*Aufgabenstellung:* Setze bitte den Text über den ausgebliebenen Silvester-Katamaran ab Friedrichshafen an der Stelle fort, an der er aufhört.

*Vorgegebener Text:*
+ + + + +

Das
neue Jahr ist angekommen. Und auch etliche Fahrgäste sind gekommen, noch im
alten Jahr, am späten Nachmittag an Silvester. Nur einer kam nicht: Der
Katamaran, mit dem gut ein Dutzend Fahrgäste ab Friedrichshafen zur
Silvesterparty nach Konstanz fahren wollten.
„Tatort“
Schiffsanlegestelle am ‚Hinteren Hafen‘: Elegant gekleidete Damen und Herren
betreten die festlich beleuchteten Schiffe der Weißen Flotte zum großen
Silvesterdiner auf dem Bodensee. Alle sind gut gelaunt. Wirklich alle?
Fahrgäste warten vergeblich auf den Katamaran
Fragende,
leicht säuerliche Gesichter vor der Anlegestelle des Katamarans. Es ist kurz
vor 18 Uhr. „Wo bleibt er nur?“ fragt ein Mädchen, aus deren Rucksack eine
Sektflasche herauslugt. „Eigentlich,“ sagt ein älterer Mann, „müsste der
doch längst da sein.“ Erwartungsvolle Blicke hinaus auf den See: Wellen, Schwäne
– das letzte Büchsenlicht spiegelt sich auf der Wasseroberfläche. Nur er ist
weit und breit nicht zu sehen: Der sehnlichst erwartete Bodensee-Katamaran.
„Der
wird doch nicht….?“ Sagt ein junger Mann mit Zipfelmütze. Er wagt das
Unfassbare gar nicht auszusprechen: Der Katamaran wird doch nicht bloß wegen
Silvester bereits um 18 Uhr den Betrieb eingestellt haben? Fragende Blicke auf
das Wartehäuschen: Kein Info-Zettel weit und breit. Dann, innen drin, der
Fahrplan – und der Hinweis auf geänderte Fahrzeiten am 24. und am 31.

+ + + + +

*Datensatz:*
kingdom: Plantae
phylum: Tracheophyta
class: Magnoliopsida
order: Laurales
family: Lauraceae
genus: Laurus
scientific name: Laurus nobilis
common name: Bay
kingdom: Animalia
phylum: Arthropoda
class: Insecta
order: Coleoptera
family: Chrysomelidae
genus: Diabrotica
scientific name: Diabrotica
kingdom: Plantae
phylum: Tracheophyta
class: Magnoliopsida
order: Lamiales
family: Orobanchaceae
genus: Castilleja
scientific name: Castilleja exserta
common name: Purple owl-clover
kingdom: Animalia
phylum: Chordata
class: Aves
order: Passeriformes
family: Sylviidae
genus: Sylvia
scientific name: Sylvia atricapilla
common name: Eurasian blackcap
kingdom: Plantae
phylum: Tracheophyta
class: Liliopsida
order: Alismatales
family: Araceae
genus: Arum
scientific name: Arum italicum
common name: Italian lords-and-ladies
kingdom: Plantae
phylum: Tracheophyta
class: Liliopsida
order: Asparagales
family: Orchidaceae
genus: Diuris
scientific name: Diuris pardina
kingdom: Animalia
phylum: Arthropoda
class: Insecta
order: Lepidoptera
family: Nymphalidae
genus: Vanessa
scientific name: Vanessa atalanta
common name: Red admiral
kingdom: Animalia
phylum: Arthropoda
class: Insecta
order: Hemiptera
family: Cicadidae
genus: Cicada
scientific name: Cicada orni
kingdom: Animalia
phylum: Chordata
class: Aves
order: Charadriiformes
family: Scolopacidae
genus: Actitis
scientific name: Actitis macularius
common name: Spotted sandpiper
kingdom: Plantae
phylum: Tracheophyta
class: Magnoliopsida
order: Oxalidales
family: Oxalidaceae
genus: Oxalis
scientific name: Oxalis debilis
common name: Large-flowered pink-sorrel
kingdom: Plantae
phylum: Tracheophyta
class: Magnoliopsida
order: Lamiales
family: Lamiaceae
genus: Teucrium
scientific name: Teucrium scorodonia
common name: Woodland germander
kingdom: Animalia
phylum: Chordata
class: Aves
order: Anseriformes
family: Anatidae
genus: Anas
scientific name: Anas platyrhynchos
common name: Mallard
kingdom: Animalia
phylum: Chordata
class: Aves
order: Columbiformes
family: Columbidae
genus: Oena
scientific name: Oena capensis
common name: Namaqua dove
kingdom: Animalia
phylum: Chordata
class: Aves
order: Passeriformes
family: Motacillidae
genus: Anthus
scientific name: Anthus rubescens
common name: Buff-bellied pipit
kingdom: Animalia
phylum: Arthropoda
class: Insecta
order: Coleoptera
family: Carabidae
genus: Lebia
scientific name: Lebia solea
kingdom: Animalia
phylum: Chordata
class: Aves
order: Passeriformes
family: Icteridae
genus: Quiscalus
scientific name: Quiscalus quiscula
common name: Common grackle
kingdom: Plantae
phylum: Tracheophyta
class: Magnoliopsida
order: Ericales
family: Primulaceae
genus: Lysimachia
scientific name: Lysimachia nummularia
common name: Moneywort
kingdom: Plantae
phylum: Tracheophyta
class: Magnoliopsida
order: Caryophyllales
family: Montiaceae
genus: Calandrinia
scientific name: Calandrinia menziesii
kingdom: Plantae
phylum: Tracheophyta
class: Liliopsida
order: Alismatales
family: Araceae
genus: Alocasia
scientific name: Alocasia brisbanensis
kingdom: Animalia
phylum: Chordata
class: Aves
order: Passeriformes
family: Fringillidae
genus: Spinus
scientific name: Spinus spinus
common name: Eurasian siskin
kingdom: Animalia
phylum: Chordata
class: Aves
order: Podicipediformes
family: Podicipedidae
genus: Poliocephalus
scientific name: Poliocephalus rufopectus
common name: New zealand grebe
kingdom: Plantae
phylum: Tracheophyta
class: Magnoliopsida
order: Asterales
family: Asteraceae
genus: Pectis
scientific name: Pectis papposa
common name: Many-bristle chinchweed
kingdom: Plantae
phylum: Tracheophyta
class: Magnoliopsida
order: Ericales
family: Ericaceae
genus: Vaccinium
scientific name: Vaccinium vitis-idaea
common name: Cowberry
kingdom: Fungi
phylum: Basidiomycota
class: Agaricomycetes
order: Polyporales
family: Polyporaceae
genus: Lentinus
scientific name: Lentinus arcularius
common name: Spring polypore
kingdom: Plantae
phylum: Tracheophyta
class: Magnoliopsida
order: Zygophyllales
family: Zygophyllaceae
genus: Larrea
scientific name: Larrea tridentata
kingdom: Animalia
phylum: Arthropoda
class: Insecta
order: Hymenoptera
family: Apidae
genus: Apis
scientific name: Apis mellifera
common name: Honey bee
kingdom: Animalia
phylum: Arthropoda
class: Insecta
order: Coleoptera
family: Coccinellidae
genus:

+ + + + +

*Antwort zur Aufgabe:*
Dezember: Dort, wo ein großer, blauer Punkt prangt, wird nicht mehr gefahren:
Und der blaue Punkt steht – auf 19 Uhr. Nochmals Glück gehabt!
Aktueller Fahrplan
erschließt sich erst im Internet
Denkste! Eine junge Frau zückt
ihr Smartphone. Blitzschnell gleiten ihre Finger über die Tasten. Und dann der
unfassbare Gesichtsausdruck: „Fährt nicht!“ Die Weisheit des aktuellen
Fahrplans erschließt sich aus dem Internet. Weil dessen Nutzern die Welt gehört,
wissen vor Ort wenigstens die, was fährt und nicht fährt. In diesem Fall eher,
was nicht fährt.
Die
übrigen Anwesenden outen sich durch ihre Fragen als Menschlinge von gestern und
vorgestern: Ob es nicht sinnvoll gewesen wäre, die ausfallenden
Silvesterfahrten auf einem Zettel aus Papier (!) an die Scheibe zu hängen? Ob
es nicht sinnvoll gewesen wäre, den offenbar falschen Fahrplan zu korrigieren?
Und überhaupt, die Frage aller Fragen: Ob es nicht sinnvoll gewesen wäre, den
Katamaran ganz einfach dann mal fahren zu lassen, wenn Fahrgäste da sind –
beispielsweise an Silvester um 18 Uhr? Die hätten sogar glatt noch etwas dafür
bezahlt.
Aber:
Sollte alles nicht sein. „Ein Schiff wird kommen“, sang Lale Andersen vor über
50 Jahren. An Silvester und den Bodensee-Katamaran hat sie dabei mit Sicherheit
nicht gedacht.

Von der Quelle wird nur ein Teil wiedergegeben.